§ Exercise task
Gather every line from the rows below that contains the string "cCircle", and list those lines in the order they appear.

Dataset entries
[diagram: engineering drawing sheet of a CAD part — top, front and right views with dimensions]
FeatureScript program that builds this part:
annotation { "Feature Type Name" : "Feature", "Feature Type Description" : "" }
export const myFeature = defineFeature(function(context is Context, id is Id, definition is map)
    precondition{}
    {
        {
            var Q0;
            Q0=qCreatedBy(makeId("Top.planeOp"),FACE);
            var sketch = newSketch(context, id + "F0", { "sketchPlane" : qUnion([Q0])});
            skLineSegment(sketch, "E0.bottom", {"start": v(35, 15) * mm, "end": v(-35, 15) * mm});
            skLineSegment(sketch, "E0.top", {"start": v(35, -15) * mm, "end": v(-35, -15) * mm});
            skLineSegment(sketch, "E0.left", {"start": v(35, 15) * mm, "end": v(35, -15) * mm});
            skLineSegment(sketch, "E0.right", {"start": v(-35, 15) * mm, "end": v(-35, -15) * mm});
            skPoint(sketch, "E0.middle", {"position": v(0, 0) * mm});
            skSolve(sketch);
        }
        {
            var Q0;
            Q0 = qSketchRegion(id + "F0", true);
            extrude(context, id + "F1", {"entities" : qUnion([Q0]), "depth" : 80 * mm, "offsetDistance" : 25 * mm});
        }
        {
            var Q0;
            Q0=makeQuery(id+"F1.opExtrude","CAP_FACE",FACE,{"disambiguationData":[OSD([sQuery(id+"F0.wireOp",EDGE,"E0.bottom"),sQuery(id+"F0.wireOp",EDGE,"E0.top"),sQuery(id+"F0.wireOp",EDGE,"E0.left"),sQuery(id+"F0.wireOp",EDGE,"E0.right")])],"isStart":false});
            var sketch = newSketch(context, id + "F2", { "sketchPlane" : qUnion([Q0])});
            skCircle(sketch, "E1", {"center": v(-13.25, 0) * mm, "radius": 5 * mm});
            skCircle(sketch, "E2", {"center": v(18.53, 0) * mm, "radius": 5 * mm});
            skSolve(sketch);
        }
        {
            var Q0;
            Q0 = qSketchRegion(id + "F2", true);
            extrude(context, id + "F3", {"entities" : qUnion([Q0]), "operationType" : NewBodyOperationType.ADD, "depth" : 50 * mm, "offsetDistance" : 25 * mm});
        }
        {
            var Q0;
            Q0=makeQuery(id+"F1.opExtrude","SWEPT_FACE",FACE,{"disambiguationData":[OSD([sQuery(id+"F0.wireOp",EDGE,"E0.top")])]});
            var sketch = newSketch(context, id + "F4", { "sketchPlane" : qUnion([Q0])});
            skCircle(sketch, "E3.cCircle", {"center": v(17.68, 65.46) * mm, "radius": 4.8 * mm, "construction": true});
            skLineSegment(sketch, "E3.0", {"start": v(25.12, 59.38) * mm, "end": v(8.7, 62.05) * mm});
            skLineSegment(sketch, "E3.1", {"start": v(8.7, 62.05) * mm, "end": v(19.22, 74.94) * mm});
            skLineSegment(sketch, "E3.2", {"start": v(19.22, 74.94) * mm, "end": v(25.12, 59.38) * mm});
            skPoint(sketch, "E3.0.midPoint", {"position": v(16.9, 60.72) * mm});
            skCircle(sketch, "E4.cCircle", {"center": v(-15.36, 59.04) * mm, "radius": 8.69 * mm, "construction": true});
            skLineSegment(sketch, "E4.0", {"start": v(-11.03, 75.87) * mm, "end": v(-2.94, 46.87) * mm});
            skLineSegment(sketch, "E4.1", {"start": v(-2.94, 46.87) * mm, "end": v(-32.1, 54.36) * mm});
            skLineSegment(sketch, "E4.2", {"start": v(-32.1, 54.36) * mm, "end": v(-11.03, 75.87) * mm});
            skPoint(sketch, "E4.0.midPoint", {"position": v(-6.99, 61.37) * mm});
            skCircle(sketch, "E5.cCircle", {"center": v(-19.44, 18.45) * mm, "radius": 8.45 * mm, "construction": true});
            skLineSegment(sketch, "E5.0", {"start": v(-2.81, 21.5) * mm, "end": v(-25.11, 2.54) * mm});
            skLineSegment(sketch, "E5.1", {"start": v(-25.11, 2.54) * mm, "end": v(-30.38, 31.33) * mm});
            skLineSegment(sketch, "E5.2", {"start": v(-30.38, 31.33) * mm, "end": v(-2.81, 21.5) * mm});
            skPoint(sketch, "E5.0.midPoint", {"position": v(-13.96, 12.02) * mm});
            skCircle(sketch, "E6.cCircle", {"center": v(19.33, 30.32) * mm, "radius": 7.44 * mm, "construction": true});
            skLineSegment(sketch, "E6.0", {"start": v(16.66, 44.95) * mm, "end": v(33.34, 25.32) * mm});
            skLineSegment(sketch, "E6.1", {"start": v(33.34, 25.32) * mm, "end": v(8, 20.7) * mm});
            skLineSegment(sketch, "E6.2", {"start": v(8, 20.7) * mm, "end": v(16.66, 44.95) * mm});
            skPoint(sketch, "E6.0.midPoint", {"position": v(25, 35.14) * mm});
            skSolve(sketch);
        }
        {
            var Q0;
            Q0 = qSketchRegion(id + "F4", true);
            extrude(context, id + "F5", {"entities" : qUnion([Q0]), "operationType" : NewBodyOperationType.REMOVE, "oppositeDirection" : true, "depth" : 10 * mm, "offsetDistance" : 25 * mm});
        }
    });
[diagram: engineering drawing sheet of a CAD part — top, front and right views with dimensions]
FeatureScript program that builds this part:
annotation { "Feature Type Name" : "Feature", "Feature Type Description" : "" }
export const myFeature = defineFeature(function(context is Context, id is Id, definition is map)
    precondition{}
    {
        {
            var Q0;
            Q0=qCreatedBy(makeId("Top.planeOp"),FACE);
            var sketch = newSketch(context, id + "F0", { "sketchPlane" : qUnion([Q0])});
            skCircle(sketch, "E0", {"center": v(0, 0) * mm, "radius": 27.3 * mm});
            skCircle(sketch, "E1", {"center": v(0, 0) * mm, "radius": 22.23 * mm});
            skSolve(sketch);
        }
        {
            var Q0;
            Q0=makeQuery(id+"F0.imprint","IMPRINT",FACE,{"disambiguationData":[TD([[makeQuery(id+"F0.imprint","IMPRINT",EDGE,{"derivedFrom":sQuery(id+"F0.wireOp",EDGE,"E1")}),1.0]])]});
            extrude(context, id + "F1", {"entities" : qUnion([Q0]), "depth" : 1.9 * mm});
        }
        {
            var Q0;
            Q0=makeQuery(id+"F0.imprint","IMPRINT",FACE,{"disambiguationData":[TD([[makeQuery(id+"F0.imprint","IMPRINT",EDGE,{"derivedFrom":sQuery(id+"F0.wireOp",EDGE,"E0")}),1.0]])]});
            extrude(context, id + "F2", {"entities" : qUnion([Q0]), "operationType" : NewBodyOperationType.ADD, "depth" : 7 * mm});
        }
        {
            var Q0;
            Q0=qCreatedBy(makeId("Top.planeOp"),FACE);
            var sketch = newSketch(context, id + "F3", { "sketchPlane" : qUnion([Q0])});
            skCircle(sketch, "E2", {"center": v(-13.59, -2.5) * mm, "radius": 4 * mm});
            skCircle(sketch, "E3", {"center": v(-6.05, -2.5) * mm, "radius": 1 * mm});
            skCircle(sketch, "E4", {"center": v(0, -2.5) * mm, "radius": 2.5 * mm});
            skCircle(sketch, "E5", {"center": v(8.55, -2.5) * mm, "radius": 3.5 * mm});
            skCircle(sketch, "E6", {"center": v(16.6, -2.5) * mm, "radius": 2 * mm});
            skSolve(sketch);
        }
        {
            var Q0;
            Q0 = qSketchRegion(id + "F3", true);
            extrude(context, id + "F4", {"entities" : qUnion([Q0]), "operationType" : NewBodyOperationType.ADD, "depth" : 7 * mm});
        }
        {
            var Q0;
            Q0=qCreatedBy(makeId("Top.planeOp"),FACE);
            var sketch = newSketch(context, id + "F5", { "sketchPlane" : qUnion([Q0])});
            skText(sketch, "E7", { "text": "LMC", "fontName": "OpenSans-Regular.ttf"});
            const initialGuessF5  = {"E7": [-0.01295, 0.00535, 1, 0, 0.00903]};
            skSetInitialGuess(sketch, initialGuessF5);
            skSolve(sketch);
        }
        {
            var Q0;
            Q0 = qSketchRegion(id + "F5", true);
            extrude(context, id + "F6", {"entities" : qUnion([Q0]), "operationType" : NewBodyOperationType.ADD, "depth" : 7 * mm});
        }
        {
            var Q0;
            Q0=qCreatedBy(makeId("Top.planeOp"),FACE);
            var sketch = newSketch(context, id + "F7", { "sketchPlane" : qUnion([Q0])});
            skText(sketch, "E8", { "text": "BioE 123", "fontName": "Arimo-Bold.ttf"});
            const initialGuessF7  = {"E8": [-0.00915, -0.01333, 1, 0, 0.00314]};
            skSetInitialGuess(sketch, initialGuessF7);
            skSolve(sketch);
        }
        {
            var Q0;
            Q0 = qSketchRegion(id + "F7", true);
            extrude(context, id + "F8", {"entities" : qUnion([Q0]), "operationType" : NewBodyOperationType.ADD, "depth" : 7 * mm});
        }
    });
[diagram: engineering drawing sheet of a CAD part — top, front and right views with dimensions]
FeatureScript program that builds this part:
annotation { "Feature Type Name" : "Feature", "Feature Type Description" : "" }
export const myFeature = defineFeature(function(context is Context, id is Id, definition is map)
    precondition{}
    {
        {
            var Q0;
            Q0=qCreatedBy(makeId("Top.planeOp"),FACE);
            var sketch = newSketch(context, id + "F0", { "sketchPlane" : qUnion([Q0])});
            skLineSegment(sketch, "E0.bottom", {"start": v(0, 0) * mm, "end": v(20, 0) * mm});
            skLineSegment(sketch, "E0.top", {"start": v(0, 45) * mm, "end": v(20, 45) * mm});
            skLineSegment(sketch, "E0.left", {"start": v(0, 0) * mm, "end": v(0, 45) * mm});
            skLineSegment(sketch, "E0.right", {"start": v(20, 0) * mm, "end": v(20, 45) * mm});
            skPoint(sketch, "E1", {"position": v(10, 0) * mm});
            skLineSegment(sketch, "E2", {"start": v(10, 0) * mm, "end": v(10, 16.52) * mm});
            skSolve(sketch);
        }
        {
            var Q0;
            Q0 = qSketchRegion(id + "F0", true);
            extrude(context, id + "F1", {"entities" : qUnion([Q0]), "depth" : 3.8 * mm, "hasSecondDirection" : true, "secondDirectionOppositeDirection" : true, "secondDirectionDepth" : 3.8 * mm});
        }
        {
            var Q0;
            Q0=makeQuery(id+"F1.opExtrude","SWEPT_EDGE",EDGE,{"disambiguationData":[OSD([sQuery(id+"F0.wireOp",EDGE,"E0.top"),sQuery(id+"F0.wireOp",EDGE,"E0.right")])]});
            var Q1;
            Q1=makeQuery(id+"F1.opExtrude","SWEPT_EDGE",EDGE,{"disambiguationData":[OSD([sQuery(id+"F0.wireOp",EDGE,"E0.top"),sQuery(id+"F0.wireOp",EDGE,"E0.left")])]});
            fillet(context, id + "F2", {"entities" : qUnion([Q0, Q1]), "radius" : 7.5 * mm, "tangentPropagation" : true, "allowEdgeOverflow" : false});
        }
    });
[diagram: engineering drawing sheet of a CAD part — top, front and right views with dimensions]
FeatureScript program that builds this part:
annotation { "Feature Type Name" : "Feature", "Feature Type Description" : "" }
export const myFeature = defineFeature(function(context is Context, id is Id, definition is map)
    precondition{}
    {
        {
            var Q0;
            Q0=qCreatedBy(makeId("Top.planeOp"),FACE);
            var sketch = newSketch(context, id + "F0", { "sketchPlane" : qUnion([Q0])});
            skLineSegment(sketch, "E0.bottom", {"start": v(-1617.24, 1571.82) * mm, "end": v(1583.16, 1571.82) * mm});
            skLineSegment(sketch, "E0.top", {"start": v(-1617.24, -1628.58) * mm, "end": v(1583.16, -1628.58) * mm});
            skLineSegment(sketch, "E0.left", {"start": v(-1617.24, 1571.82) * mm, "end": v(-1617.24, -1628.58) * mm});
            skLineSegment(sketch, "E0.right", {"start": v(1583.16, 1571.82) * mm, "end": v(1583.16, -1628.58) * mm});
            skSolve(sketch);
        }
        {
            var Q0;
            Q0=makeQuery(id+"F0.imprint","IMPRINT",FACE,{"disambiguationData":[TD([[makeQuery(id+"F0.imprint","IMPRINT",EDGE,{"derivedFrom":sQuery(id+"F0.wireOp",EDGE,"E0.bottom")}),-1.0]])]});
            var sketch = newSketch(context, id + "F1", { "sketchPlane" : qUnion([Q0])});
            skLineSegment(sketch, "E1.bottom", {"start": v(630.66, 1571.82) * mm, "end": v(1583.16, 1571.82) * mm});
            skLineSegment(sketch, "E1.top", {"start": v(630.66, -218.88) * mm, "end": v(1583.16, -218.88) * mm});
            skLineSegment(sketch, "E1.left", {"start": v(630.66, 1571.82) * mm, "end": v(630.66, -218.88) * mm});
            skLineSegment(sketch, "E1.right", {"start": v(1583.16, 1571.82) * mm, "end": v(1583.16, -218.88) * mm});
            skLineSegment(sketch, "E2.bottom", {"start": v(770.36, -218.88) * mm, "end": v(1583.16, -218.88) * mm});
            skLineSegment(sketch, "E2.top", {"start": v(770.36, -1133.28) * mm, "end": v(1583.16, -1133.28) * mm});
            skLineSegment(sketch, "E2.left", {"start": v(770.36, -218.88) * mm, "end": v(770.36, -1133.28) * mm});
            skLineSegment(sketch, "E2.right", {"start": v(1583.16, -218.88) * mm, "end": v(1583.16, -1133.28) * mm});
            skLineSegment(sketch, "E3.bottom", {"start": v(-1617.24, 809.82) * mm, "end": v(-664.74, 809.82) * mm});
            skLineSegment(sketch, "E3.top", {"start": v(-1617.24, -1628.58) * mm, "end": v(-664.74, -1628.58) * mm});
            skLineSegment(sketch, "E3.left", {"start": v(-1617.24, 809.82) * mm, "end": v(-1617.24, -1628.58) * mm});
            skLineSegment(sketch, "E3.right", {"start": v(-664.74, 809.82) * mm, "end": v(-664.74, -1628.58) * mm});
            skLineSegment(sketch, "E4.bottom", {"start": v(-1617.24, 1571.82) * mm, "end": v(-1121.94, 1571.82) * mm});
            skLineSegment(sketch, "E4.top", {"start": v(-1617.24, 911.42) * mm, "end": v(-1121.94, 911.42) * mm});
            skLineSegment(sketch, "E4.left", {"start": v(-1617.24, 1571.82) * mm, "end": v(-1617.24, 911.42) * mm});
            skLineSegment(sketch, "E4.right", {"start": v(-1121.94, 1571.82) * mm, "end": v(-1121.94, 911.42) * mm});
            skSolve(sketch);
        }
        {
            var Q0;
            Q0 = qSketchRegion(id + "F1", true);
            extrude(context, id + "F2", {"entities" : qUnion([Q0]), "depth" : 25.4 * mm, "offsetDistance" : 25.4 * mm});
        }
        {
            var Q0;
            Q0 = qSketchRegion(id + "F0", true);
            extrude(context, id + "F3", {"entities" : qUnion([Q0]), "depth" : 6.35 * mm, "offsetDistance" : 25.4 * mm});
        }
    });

§ Task response
            skCircle(sketch, "E3.cCircle", {"center": v(17.68, 65.46) * mm, "radius": 4.8 * mm, "construction": true});
            skCircle(sketch, "E4.cCircle", {"center": v(-15.36, 59.04) * mm, "radius": 8.69 * mm, "construction": true});
            skCircle(sketch, "E5.cCircle", {"center": v(-19.44, 18.45) * mm, "radius": 8.45 * mm, "construction": true});
            skCircle(sketch, "E6.cCircle", {"center": v(19.33, 30.32) * mm, "radius": 7.44 * mm, "construction": true});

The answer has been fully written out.